Figure 1. Relative amount of 2AP extracted with DCM
Figure 2. Relative amount of 2AP in husk tissue of Langi and Kyeema
It was interesting to note that the hull tissues contained an appreciable amount of 2AP (~640ng/g tissue) in Kyeema, while it was extremely low in the non-fragrant rice Langi (Figure 2). Thus hull tissues, which are generally discarded, could be used for screening of fragrant rice crossbreds and the limited seed can be saved for further generations.

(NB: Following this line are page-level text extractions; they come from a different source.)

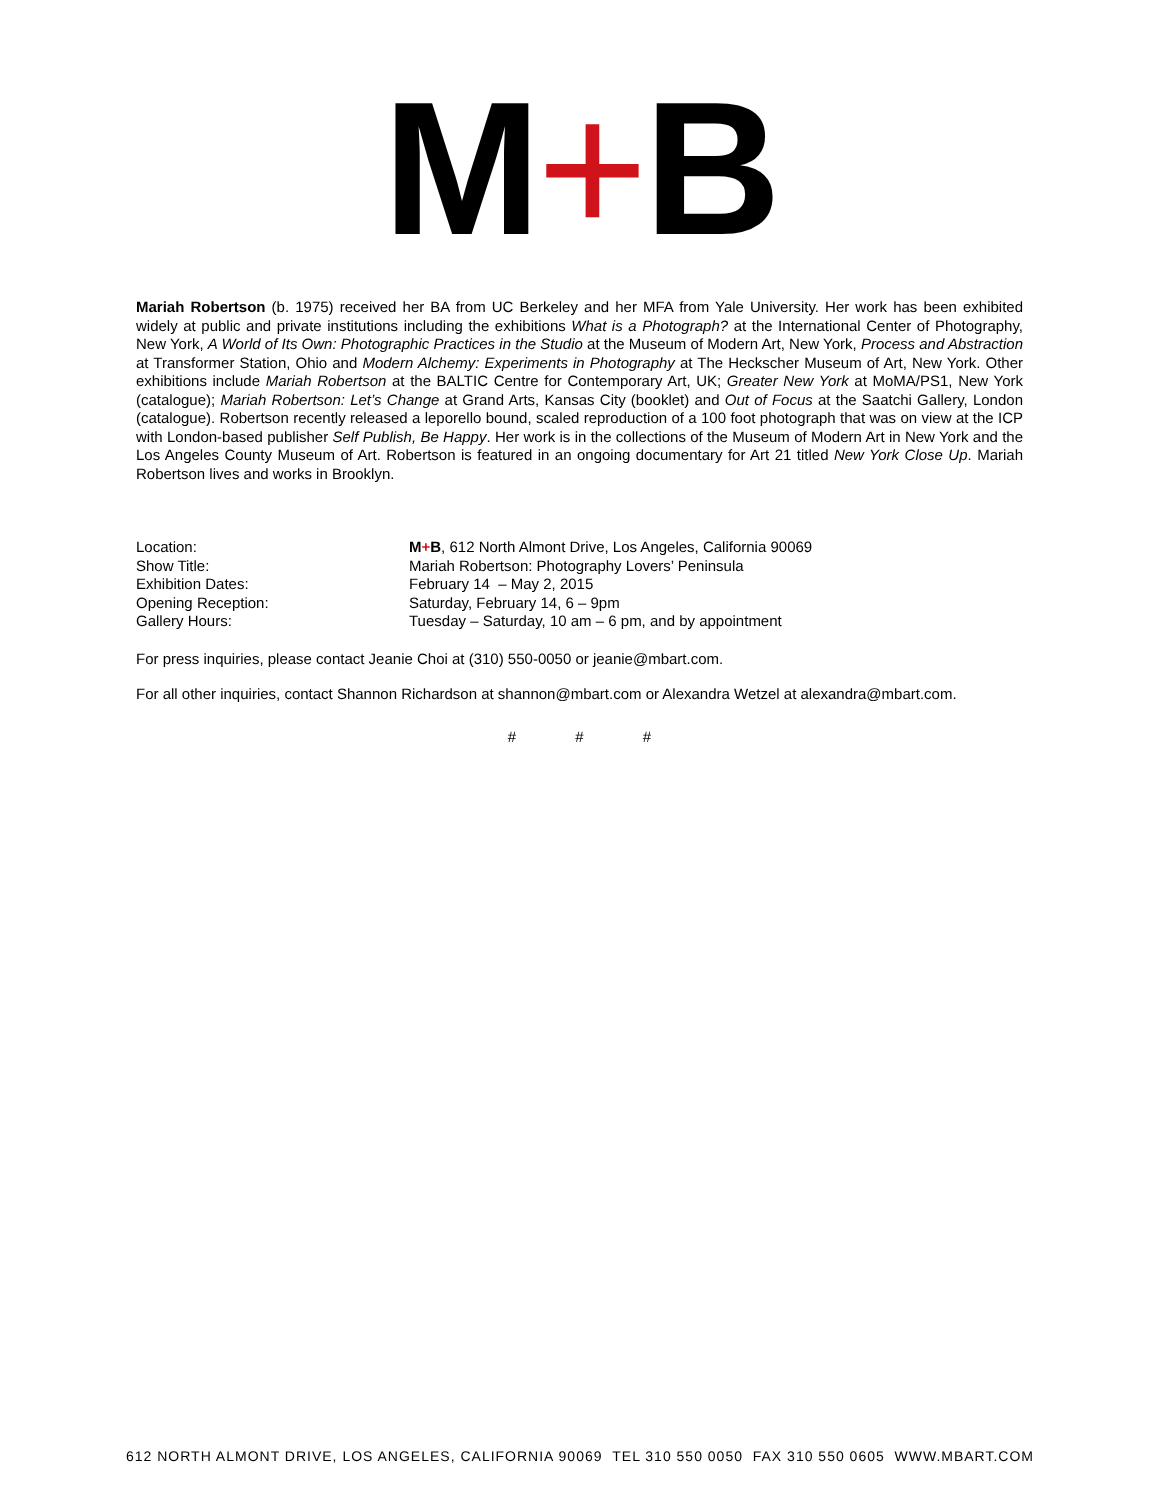M+B
Mariah Robertson (b. 1975) received her BA from UC Berkeley and her MFA from Yale University. Her work has been exhibited widely at public and private institutions including the exhibitions What is a Photograph? at the International Center of Photography, New York, A World of Its Own: Photographic Practices in the Studio at the Museum of Modern Art, New York, Process and Abstraction at Transformer Station, Ohio and Modern Alchemy: Experiments in Photography at The Heckscher Museum of Art, New York. Other exhibitions include Mariah Robertson at the BALTIC Centre for Contemporary Art, UK; Greater New York at MoMA/PS1, New York (catalogue); Mariah Robertson: Let’s Change at Grand Arts, Kansas City (booklet) and Out of Focus at the Saatchi Gallery, London (catalogue). Robertson recently released a leporello bound, scaled reproduction of a 100 foot photograph that was on view at the ICP with London-based publisher Self Publish, Be Happy. Her work is in the collections of the Museum of Modern Art in New York and the Los Angeles County Museum of Art. Robertson is featured in an ongoing documentary for Art 21 titled New York Close Up. Mariah Robertson lives and works in Brooklyn.
| Location: | M + B , 612 North Almont Drive, Los Angeles, California 90069 |
| Show Title: | Mariah Robertson: Photography Lovers’ Peninsula |
| Exhibition Dates: | February 14 – May 2, 2015 |
| Opening Reception: | Saturday, February 14, 6 – 9pm |
| Gallery Hours: | Tuesday – Saturday, 10 am – 6 pm, and by appointment |
For press inquiries, please contact Jeanie Choi at (310) 550-0050 or jeanie@mbart.com.
For all other inquiries, contact Shannon Richardson at shannon@mbart.com or Alexandra Wetzel at alexandra@mbart.com.
# # #
612 NORTH ALMONT DRIVE, LOS ANGELES, CALIFORNIA 90069 TEL 310 550 0050 FAX 310 550 0605 WWW.MBART.COM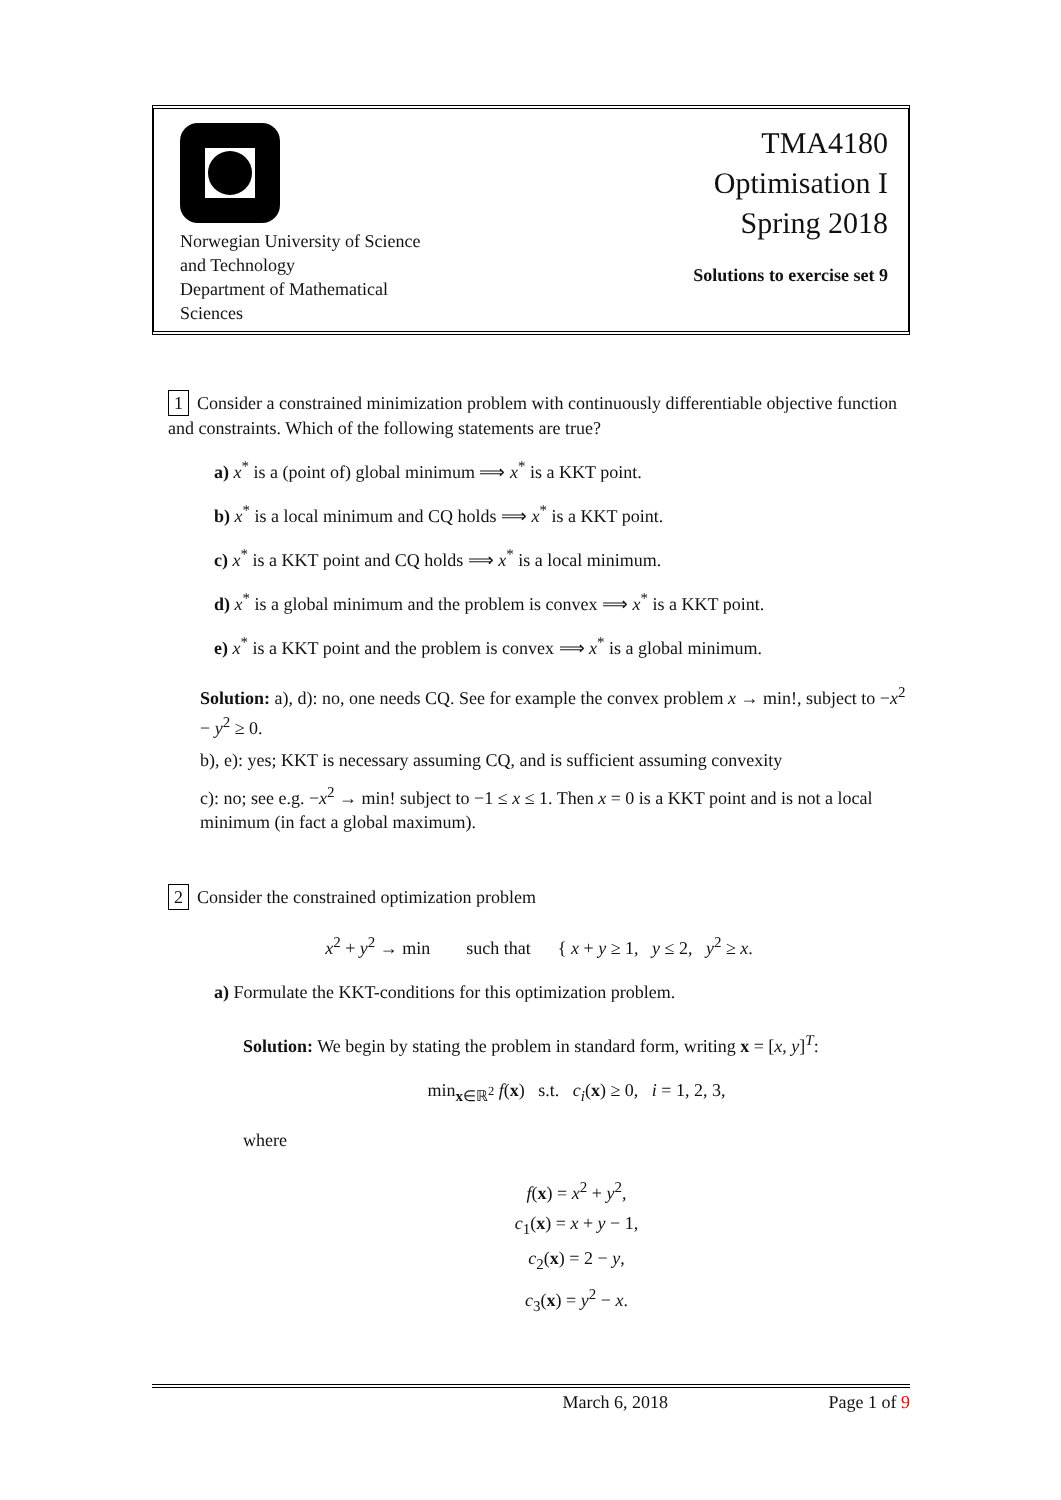Norwegian University of Science
and Technology
Department of Mathematical
Sciences
TMA4180
Optimisation I
Spring 2018
Solutions to exercise set 9
1 Consider a constrained minimization problem with continuously differentiable objective function and constraints. Which of the following statements are true?
a) x<sup>*</sup> is a (point of) global minimum ⟹ x<sup>*</sup> is a KKT point.
b) x<sup>*</sup> is a local minimum and CQ holds ⟹ x<sup>*</sup> is a KKT point.
c) x<sup>*</sup> is a KKT point and CQ holds ⟹ x<sup>*</sup> is a local minimum.
d) x<sup>*</sup> is a global minimum and the problem is convex ⟹ x<sup>*</sup> is a KKT point.
e) x<sup>*</sup> is a KKT point and the problem is convex ⟹ x<sup>*</sup> is a global minimum.
Solution: a), d): no, one needs CQ. See for example the convex problem x → min!, subject to −x<sup>2</sup> − y<sup>2</sup> ≥ 0.
b), e): yes; KKT is necessary assuming CQ, and is sufficient assuming convexity
c): no; see e.g. −x<sup>2</sup> → min! subject to −1 ≤ x ≤ 1. Then x = 0 is a KKT point and is not a local minimum (in fact a global maximum).
2 Consider the constrained optimization problem
x<sup>2</sup> + y<sup>2</sup> → min such that { x + y ≥ 1, y ≤ 2, y<sup>2</sup> ≥ x.
a) Formulate the KKT-conditions for this optimization problem.
Solution: We begin by stating the problem in standard form, writing x = [x, y]<sup>T</sup>:
min<sub>x∈ℝ<sup>2</sup></sub> f(x) s.t. c<sub>i</sub>(x) ≥ 0, i = 1, 2, 3,
where
f(x) = x<sup>2</sup> + y<sup>2</sup>,
c<sub>1</sub>(x) = x + y − 1,
c<sub>2</sub>(x) = 2 − y,
c<sub>3</sub>(x) = y<sup>2</sup> − x.
March 6, 2018 Page 1 of 9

This preliminary study has shown that in fragrant rice lines 2AP is present in all parts of the paddy rice. The amount of 2AP even in the hulls was noticeable (especially when compared to non-fragrant Langi) making them suitable tissue for analysis of fragrant rice lines. Use of hull tissues, for screening of crossbreds, would eliminate the preparation of flour meal. Moreover, as hull tissues are normally discarded, the precious seed material can be retained in the breeding program.
Authors would like to thank the RIRDC for providing funds (DAN183 & 238A) to carry out this research. Provision of paddy samples from the rice breeders at Yanco is duly acknowledged.